S3 Dataset Synchronisation¶
Datasets registered in LabID can be synchronised to S3 buckets. When sending a dataset to S3, LabID creates a new copy of the datafile(s), and registers them as new data file copies of the dataset. The dataset remains the single source of truth, and LabID lists at least 2 copies for this dataset: the original copy, and the copy on S3.
One way on-demand synchronisation¶
We support only one-way on-demand synchronisation of datasets to S3. This means that a dataset sent to S3 is known to LabID (date of creation, ownership information, destination path, etc.) but remain somewhat disconnected. First, no automated synchronisation is performed between LabID and S3, this means that changes apply to either side will not be automatically reflected on the other side.

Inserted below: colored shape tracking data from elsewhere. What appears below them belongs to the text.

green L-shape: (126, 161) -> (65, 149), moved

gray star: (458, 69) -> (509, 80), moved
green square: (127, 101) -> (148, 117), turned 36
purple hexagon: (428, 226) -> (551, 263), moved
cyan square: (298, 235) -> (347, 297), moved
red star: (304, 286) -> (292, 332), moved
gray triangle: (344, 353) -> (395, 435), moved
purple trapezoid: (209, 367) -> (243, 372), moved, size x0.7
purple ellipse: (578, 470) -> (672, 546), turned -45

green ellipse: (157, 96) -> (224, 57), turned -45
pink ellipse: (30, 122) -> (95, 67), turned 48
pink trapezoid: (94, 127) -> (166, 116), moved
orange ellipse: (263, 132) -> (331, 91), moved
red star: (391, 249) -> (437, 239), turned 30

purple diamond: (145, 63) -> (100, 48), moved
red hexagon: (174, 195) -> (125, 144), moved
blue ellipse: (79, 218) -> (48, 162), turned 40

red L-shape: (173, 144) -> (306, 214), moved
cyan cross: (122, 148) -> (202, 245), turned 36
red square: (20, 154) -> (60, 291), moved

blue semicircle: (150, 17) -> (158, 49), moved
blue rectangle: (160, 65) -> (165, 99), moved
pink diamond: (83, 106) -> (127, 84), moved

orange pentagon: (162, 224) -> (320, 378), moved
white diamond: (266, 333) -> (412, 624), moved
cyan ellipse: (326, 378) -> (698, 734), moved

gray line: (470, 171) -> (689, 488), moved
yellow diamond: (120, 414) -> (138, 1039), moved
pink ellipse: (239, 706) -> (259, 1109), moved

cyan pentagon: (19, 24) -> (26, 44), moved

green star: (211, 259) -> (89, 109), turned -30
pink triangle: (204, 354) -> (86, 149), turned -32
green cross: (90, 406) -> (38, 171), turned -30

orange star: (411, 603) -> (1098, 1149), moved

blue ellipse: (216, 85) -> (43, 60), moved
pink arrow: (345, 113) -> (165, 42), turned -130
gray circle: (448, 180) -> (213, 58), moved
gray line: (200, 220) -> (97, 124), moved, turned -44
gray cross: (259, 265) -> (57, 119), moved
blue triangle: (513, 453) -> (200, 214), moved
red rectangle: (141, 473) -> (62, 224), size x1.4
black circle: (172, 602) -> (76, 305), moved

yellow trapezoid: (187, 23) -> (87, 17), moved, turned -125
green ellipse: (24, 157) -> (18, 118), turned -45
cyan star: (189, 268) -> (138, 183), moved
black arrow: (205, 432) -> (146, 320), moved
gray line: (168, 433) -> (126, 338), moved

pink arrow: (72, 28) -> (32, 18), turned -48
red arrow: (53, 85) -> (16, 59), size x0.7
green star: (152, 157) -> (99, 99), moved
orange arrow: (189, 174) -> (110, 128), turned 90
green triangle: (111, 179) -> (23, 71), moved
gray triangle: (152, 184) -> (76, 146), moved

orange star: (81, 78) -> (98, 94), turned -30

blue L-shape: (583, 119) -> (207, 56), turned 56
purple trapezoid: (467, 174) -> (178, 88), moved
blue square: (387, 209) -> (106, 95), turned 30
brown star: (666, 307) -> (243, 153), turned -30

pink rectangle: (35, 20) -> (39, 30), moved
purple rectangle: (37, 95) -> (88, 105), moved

- If the original data changes, the copy on S3 will not be updated unless the user explicitly triggers a new synchronisation.
- If the data is deleted on S3, LabID will not be aware of it and will still list the S3 copy as it was last synchronised.
In a nutshell
- The bucket creation and cost is supported by the user, and is not managed by LabID.
- This does duplicate the data. Logic has been implemented to handle cases where the destination datafile copy already exists; where the copy files of that already exist at destination can be overwritten or skipped.
- Syncing can be quite long depending on the volume of copied data.
- Programmatic access is available via REST API for automated workflows (see API documentation).